Pop-culture and its relevance

Devon Jefferson

March 25, 1983, Motown hosted its 25th anniversary television special celebrating the record label’s success with a night filled with musical entertainment and live performances. It was here that the king of pop music, Michael Jackson, performed and introduced the first moonwalk. Fast forward 21 years later and it is Super Bowl XXXIII at halftime and two star studded recording artists, Janet Jackson and Justin Timberlake, are to take the stage and perform their new hit single “Tearin’ up my Heart.” Barely a minute or so into the performance a wardrobe malfunction exposes Jackson’s bare cleavage to the entire nation. And who can forget the all too infamous rant of Kanye West during the acceptance speech of Taylor Swift at the 2007 MTV VMAs claiming: “Beyonce had one of the best videos of all time”. In short the thing that all of these events have in common is the fact that they are all remarkable historical events inside of the pop culture spectrum.
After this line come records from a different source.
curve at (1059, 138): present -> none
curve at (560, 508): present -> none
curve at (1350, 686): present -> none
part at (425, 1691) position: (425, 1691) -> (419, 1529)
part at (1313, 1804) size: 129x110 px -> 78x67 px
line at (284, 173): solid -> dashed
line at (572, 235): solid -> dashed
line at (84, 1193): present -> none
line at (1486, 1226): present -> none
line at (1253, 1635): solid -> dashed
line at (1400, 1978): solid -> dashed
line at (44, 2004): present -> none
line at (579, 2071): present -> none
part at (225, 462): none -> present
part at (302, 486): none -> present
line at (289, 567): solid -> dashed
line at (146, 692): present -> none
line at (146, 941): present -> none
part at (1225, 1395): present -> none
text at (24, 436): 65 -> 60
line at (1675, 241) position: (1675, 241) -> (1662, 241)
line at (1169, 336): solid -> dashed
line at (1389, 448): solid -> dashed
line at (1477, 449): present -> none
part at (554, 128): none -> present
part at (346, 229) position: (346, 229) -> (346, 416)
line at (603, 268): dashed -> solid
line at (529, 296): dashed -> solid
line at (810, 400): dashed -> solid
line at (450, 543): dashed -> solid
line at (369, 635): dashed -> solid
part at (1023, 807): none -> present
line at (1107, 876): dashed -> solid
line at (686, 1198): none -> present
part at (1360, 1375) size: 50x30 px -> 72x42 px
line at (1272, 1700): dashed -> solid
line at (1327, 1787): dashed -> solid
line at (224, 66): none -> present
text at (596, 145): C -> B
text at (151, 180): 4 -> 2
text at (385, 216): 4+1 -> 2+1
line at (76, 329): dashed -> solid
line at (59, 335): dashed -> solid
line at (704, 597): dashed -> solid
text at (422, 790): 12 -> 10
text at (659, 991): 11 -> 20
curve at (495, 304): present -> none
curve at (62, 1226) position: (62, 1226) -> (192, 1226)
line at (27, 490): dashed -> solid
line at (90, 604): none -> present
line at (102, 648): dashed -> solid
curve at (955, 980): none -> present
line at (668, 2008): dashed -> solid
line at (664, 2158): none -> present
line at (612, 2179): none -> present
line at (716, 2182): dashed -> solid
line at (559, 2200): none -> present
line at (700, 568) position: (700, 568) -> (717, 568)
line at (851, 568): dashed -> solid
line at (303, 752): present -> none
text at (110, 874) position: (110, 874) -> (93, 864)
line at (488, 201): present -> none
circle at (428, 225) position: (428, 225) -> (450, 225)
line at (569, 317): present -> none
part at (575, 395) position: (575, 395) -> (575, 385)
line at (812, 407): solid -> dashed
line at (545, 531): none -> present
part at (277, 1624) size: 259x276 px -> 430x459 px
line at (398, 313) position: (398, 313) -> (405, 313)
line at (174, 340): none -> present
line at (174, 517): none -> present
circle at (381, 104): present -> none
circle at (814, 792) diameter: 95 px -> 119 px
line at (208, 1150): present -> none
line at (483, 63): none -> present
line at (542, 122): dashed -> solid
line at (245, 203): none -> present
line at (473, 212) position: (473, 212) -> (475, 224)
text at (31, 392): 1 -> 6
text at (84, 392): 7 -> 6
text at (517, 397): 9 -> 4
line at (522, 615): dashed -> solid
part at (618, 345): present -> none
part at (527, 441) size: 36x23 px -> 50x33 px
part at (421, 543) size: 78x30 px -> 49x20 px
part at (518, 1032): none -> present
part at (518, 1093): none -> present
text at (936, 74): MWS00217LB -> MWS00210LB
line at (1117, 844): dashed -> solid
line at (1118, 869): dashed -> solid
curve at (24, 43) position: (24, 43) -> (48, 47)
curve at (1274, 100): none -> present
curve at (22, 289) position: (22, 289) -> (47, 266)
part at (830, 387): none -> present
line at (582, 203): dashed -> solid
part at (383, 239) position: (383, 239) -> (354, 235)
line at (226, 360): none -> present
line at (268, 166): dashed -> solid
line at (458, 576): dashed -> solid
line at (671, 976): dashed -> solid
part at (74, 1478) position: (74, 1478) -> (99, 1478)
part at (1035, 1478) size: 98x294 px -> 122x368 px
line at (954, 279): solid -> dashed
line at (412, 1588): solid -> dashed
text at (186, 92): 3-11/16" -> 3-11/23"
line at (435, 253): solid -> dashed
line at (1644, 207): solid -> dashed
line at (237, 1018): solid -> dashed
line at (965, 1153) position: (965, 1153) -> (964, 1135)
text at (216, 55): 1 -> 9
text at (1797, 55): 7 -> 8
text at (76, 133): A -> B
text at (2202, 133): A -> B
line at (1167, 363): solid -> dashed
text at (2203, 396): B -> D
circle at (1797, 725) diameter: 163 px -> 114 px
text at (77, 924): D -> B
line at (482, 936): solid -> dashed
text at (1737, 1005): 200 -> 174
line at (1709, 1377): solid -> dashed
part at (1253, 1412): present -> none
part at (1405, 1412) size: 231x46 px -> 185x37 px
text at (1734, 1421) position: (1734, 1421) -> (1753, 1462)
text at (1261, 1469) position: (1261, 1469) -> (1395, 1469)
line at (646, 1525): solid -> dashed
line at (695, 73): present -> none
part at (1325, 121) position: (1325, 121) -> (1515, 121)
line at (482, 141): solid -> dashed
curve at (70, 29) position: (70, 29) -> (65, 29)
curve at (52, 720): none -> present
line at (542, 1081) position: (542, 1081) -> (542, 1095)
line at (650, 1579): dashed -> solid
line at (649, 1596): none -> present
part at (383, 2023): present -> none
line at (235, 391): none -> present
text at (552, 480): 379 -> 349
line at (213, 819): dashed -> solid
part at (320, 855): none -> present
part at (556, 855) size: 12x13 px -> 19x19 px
Pop culture is a cumulative social structure of almost all things media driven and/or inappropriate. It is the label behind celebs peculiar behavior, the explanation of the child-actor-star-turned Miley Cyrus. However, it’s also something that greatly affects us. The average American child devotes 45 hours per week to media consumption according to Karen E. Dill, Ph.D. of psychology at UCSB. That is more time than a child will spend in school in a week. It is pretty safe to say that to some degree the metaphor being made is that media culture is like today’s school teacher. In the sense that our youth are being taught by these cultural media and learning certain social values from said media that may or may not be helpful to their childhood.

In another instance, from the same statement, Dill explains that Americans spend two-thirds of their waking lives consuming mass media. A perfect example of how media dominated our lives really are comes from the recent twerk-filled performance Miley Cyrus put on at this years MTV VMA awards. Not to mention it being the most tweeted about event in the world, but also the fact that it made it to all of the biggest news media like MSNBC’s, “Morning Joe” and on  NBC’s Today Show. Guest co-anchor Brooke Shields, who played Cyrus’s mom in Disney series, “Hannah Montana,” called the performance desperate.

It is very apparent that the resonance of pop culture and the events that occur within in it are viable, newsworthy factors that generally affect all audiences subjected to said cultural events.

Pop culture is here and definitely more active than ever due to social media. However the bigger picture pertains to what we do with this knowledge and or how we deal with these events. Surely that is a personal vendetta one will have to deal with internally, however, this pop culture beat is here to examine, re-examine and discuss all that resides in the large gray area of pop culture.